In this case ($2n - m \geq 2$), it is known that if $(a_k)_{k=0}^{n-1}$ is the family of the poles with a positive imaginary part, then $$I = 2i \pi \sum\limits_{k=0}^{n-1}{\text{Res}(F,a_k)}.$$
Here, we know that the poles of $F$ are the $$a_k = e^{i \pi \frac{2k+1}{2n}},$$ where $k \in [\![0,n-1]\!]$. Since these are simple ones, and $F$ is of the form $\frac{g}{h}$, we have, for all $k$, $$\text{Res}(F,a_k) = \frac{g(a_k)}{h'(a_k)}.$$
I know I should find $$\text{Res}(F,a_k) = -\frac{1}{2n}a_k^{m+1}$$ but I can't understand how. I tried the following computation : $$\begin{array}{r c l} \text{Res}(F,a_k) &=& \frac{a_k^m}{2na_k^{2n-1}}\\
&=& \frac{e^{i\frac{m(2k+1)\pi}{2n}}}{2ne^{i(2n-1)\frac{(2k+1)\pi}{2n}}}\\
&=& \frac{1}{2n}e^{i\frac{m(2k+1)\pi - (2n-1)(2k+1)\pi}{2n}}\\
&=& \frac{1}{2n}e^{i\frac{(m-(2n-1))(2k+1)\pi}{2\pi}} \end{array}$$
and I can't see how to simplify...
Then the thing is unfortunately not over... We could stop at the expression with the sum of the exponentials (assuming that we managed to simplify this ugly thing I found), but I have been said I should find at the end $$I = \frac{\pi\left[1 - (-1)^{m+1}\right]}{2n \sin \left(\frac{(m+1)\pi}{n}\right)}...,$$ which of course I didn't.

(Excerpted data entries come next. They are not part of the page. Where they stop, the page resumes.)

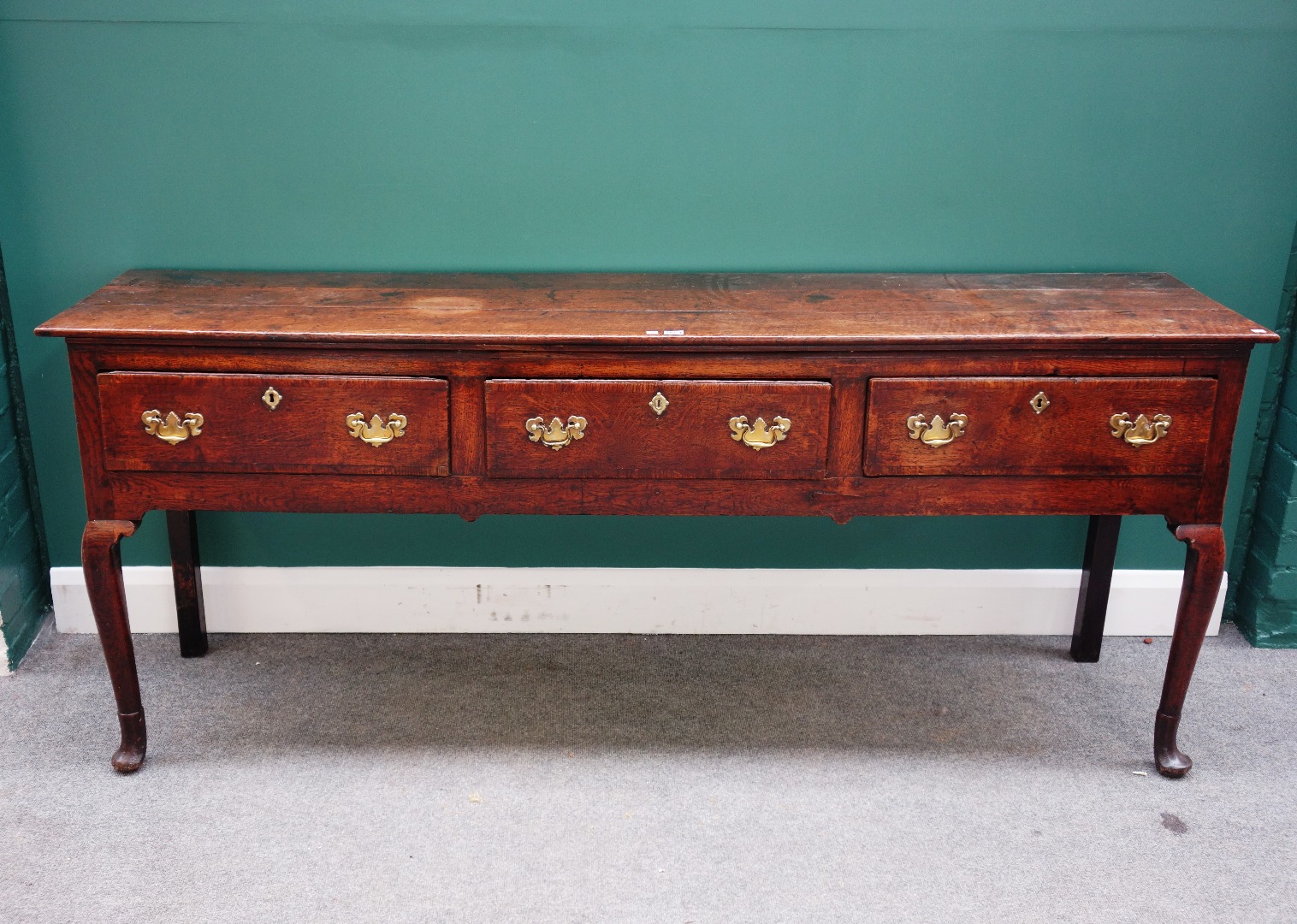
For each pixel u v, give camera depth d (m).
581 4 2.58
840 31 2.60
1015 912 2.13
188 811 2.36
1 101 2.61
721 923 2.10
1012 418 2.25
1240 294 2.81
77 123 2.63
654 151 2.69
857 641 3.00
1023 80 2.65
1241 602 3.04
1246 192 2.74
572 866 2.23
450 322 2.28
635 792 2.44
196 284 2.57
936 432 2.25
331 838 2.30
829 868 2.23
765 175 2.71
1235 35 2.62
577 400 2.23
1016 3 2.59
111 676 2.41
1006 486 2.30
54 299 2.76
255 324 2.24
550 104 2.65
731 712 2.71
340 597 2.98
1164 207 2.75
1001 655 2.95
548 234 2.75
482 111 2.65
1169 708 2.48
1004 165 2.71
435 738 2.60
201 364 2.22
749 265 2.78
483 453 2.27
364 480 2.29
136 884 2.17
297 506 2.31
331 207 2.72
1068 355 2.22
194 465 2.28
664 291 2.56
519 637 3.00
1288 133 2.69
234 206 2.71
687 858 2.26
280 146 2.67
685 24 2.59
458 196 2.71
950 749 2.59
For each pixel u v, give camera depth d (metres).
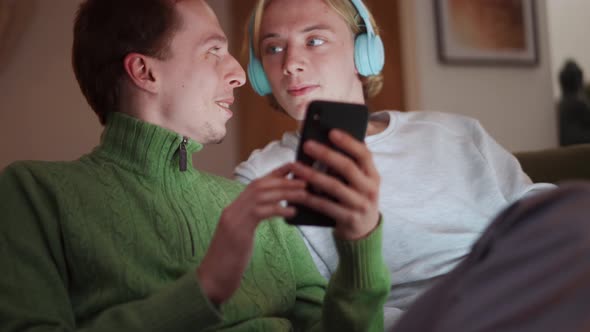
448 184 1.54
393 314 1.32
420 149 1.57
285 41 1.53
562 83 4.93
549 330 0.49
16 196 1.11
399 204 1.49
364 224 0.94
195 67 1.24
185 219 1.21
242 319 1.19
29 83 4.12
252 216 0.87
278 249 1.34
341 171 0.84
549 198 0.55
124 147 1.21
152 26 1.22
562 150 1.84
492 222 0.58
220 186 1.36
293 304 1.31
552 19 7.69
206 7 1.31
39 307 1.02
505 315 0.50
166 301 0.93
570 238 0.50
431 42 4.32
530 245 0.52
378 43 1.60
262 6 1.57
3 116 4.05
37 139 4.14
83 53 1.25
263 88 1.66
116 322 0.95
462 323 0.52
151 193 1.19
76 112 4.26
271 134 4.75
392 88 4.32
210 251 0.91
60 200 1.11
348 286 1.05
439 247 1.46
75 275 1.10
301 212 0.88
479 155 1.58
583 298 0.48
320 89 1.52
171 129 1.25
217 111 1.27
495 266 0.52
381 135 1.57
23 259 1.05
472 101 4.48
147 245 1.14
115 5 1.24
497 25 4.61
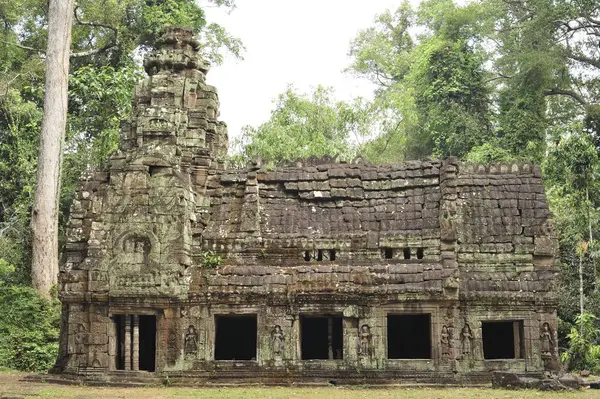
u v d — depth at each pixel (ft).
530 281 82.28
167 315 81.56
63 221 146.20
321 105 154.51
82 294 82.12
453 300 80.07
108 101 143.43
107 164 88.74
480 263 83.97
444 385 78.13
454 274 79.97
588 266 114.62
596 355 92.43
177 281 81.15
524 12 183.01
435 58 180.65
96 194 87.35
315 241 84.99
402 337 96.63
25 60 161.07
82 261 84.43
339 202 88.74
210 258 84.28
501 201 87.81
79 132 148.36
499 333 93.97
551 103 182.50
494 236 84.84
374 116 155.53
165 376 80.12
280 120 152.56
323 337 96.73
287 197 89.92
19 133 145.48
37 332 107.24
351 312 80.64
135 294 81.00
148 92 91.45
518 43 174.09
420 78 186.70
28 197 140.87
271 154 140.26
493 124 178.40
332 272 81.51
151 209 83.05
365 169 91.09
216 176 90.74
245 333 95.76
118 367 83.10
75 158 145.18
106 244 82.99
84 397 66.39
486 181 89.51
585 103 169.58
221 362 80.84
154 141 87.10
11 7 154.51
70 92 143.13
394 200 88.43
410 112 162.09
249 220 86.12
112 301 81.51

Here is what I tried. First I assumed I had the right expression for the $\text{Res}(F,ak)$. Then I computed $$\begin{array}{r c l} I &=& 2i\pi \sum \limits_{k=0}^{n-1}{-\frac{1}{2n} a_k}\\
&=& - \frac{2i\pi}{2n} \sum\limits_{k=0}^{n-1}{\left(e^{\frac{2ik\pi}{2n}}e^{\frac{i\pi}{2n}}\right)^{m+1}}\\
&=& -\frac{2i\pi}{2n} \times e^{i\frac{\pi(m+1)}{2n}} \times \frac{1 - e ^{i\pi}}{1 - e^{i\frac{\pi}{n}}}\\
&=& - \frac{2i\pi}{2n} \times e^{\frac{i\pi(m+1)}{2n}} \times \frac{2}{1 - e^{i\frac{\pi}{n}}}
\end{array},$$ which, obviously, is not what I expected...
Thank you in advance for your help!
 A: Starting from @DanielFischer's suggestion, indeed you have
$$\text{Res}(F,a_k) = \frac{g(a_k)}{h'(a_k)} = \frac{a_k^m}{2n a_k^{2n-1}} =  \frac{a_k^m}{- 2n a_k^{-1}} =  -\frac{1}{2n}a_k^{m+1}.$$
I think you were almost there with your calculation, but here's a full answer:
$$
\begin{array}{r c l} I &=& 2i\pi \sum \limits_{k=0}^{n-1}{-\frac{1}{2n} a_k}\\
&=& -\frac{2i\pi}{2n} \sum \limits_{k=0}^{n-1}{\exp{\left[ i\pi \left(\frac{m+1}{n}k + \frac{m+1}{2n} \right)\right]} } \\
&=& -\frac{2i\pi}{2n} \exp{\left[ i\left(\frac{(m+1)\pi}{2n} \right) \right]} \sum \limits_{k=0}^{n-1}{\exp{\left[ i \left(\frac{(m+1)\pi}{n} \right)k\right]} } \\
&=& -\frac{2i\pi}{2n} \exp{\left[ i\left(\frac{(m+1)\pi}{2n} \right) \right]} \frac{1 - \exp{\left[ i\pi (m+1)\right]} }{1 - \exp{\left[ i\pi \frac{m+1}{n} \right] }} \\
&=& -\frac{2i\pi}{2n}  \frac{1 - (-1)^{m+1}}{\exp{\left[ -i\left(\frac{(m+1)\pi}{2n} \right) \right]} - \exp{\left[ i\pi \frac{m+1}{2n} \right] }} \\
&=& \frac{\pi\left[1 - (-1)^{m+1}\right]}{2n \sin \left(\frac{(m+1)\pi}{n}\right)}.
\end{array}
$$
In the last line I used $\sin{z} = \frac{e^{iz} - e^{-iz}}{2i}$.